The transference of the lubricating oil of the intermediate region 22 of the rotating shaft 2 for the bearing region of the shaft on the compressor block 3 is made by one or more passing radials holes 213 and/or 214.

This way, and due to the existence of the contouring recess 212 existing on the external side of the lower region 21 of the rotating shaft 2, the lower channel for conducting the lubricating oil do not suffer any type of deformation during the rotating shaft assembling 2 of the rotor 12 of the electrical engine 12. This allows the diametric slots between the internal side of the lower region 21 of the rotating shaft 2 and the external side of the retaining pin 4 be smaller (tighter and typically lower than 0.150 mm), what ends optimizing the lubricating oil pump performance as a whole.

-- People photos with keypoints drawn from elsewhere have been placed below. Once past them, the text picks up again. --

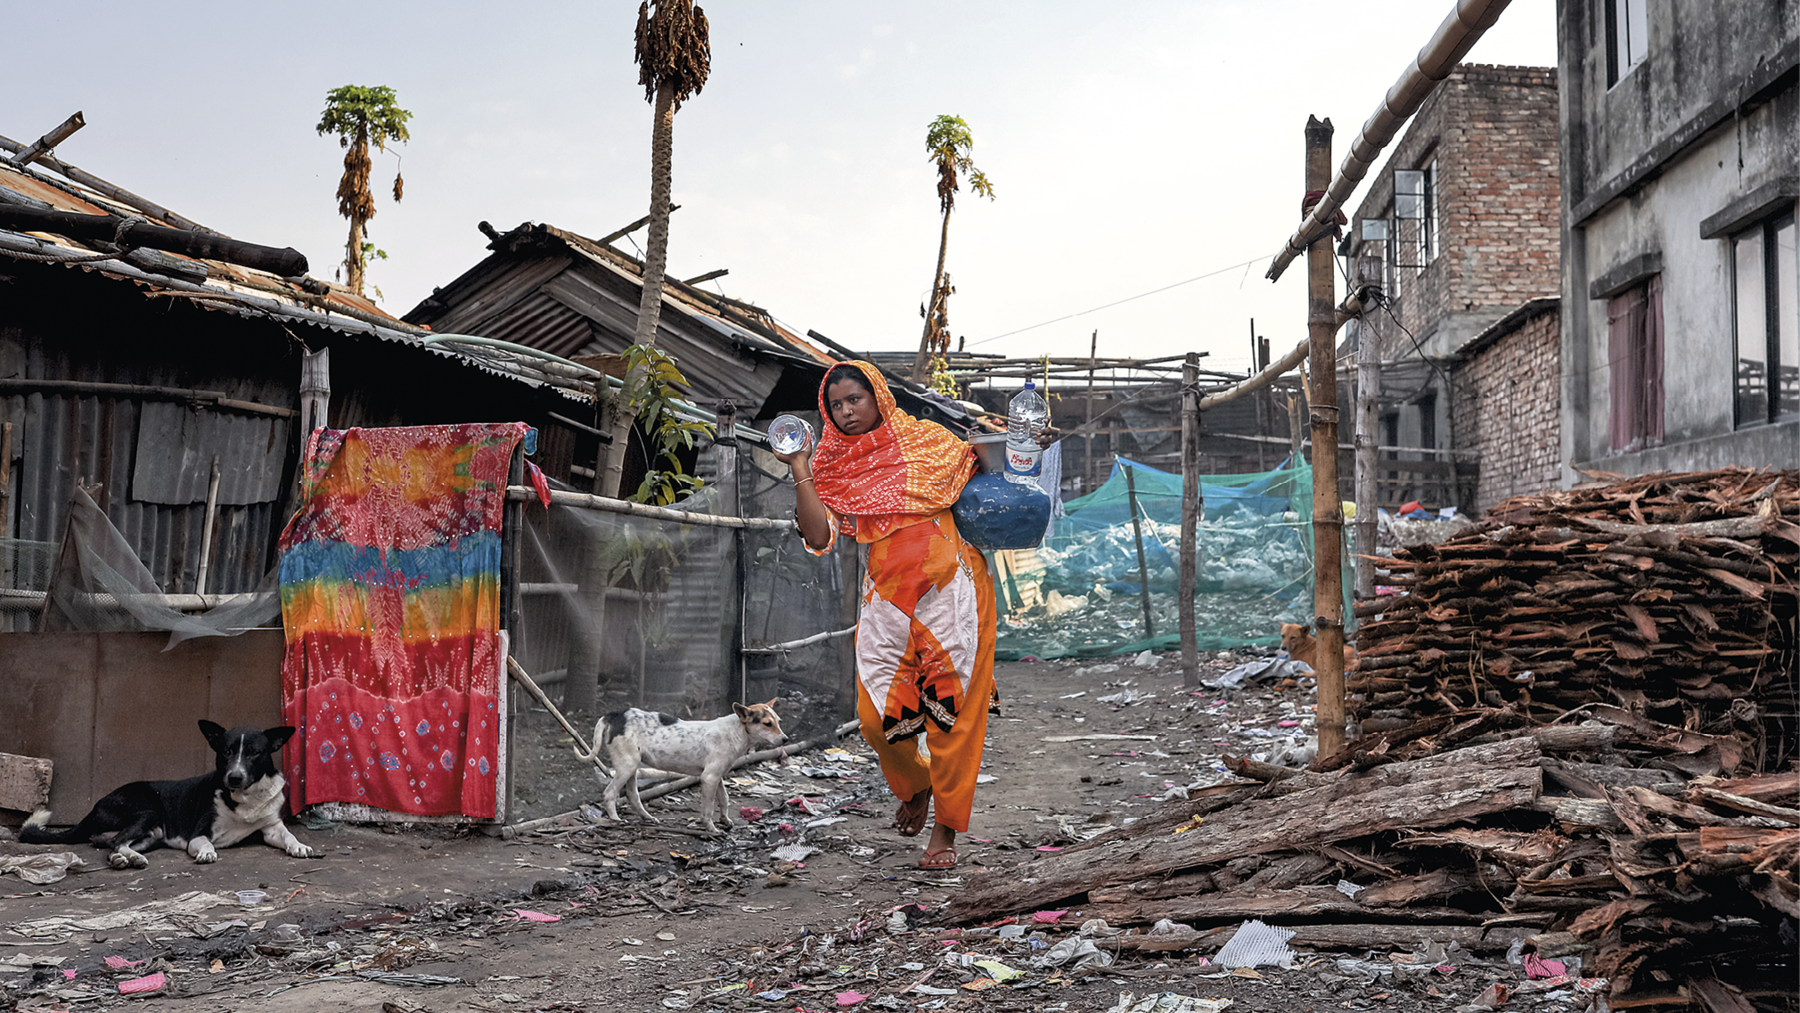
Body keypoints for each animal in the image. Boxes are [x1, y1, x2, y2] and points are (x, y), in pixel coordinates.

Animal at [20, 719, 324, 870]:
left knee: (112, 843)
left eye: (254, 753)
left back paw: (127, 858)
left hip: (153, 832)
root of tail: (94, 807)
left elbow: (287, 835)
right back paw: (127, 858)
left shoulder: (270, 827)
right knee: (117, 840)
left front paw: (298, 845)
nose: (234, 777)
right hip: (149, 809)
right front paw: (207, 853)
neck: (245, 798)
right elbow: (205, 843)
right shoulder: (199, 832)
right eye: (226, 751)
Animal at [576, 701, 788, 834]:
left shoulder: (717, 776)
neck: (737, 731)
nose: (786, 739)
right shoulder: (709, 778)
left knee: (632, 796)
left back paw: (648, 818)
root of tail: (614, 715)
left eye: (779, 722)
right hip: (626, 767)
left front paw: (725, 820)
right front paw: (711, 828)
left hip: (631, 768)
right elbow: (708, 808)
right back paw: (615, 820)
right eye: (767, 724)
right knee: (610, 793)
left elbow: (724, 799)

Despite the descriptions and drawings presented and discussed on this document emphasizes the preferred configuration of the utility model, it remains evident that the scope of the present utility model encompasses other possible embodiments obvious and/or equivalents based on the presented claims.

Claims

1. Constructive arrangement introduced in reciprocating compressor including helical pump of lubricant oil, said compressor comprising:

at least one electrical engine formed by at least one rotor and at least one stator;

at least one rotating shaft functionally coupled to the rotor of the electrical engine;

at least one compressor block capable of housing, at least partially the rotating shaft;

at least one retaining pin cooperating with the rotating shaft;

the rotating shaft comprises at least one lower region and at least one intermediate region;

said constructive arrangement introduced on reciprocating compressor including helical pump of lubricating oil being specially characterized by:

said lower region comprising the extension of the rotating shaft defined between its own lower end and all its own extension that is disposed outside and below the lower face of the coupling structure of the rotor of the electrical engine;

the cooperating region between the retaining pin and the rotating shaft limits to the lower region; and

said intermediate region comprising the extension of the rotating shaft hollow region disposed from and above the lower side of the coupling structure of the shaft to the rotor, in non-cooperating region with the retaining pin.

2. Constructive arrangement introduced in reciprocating compressor including helical pump of lubricant oil, according to claim 1, characterized by the lower region of the rotating shaft further comprising, on its external side, a contouring recess.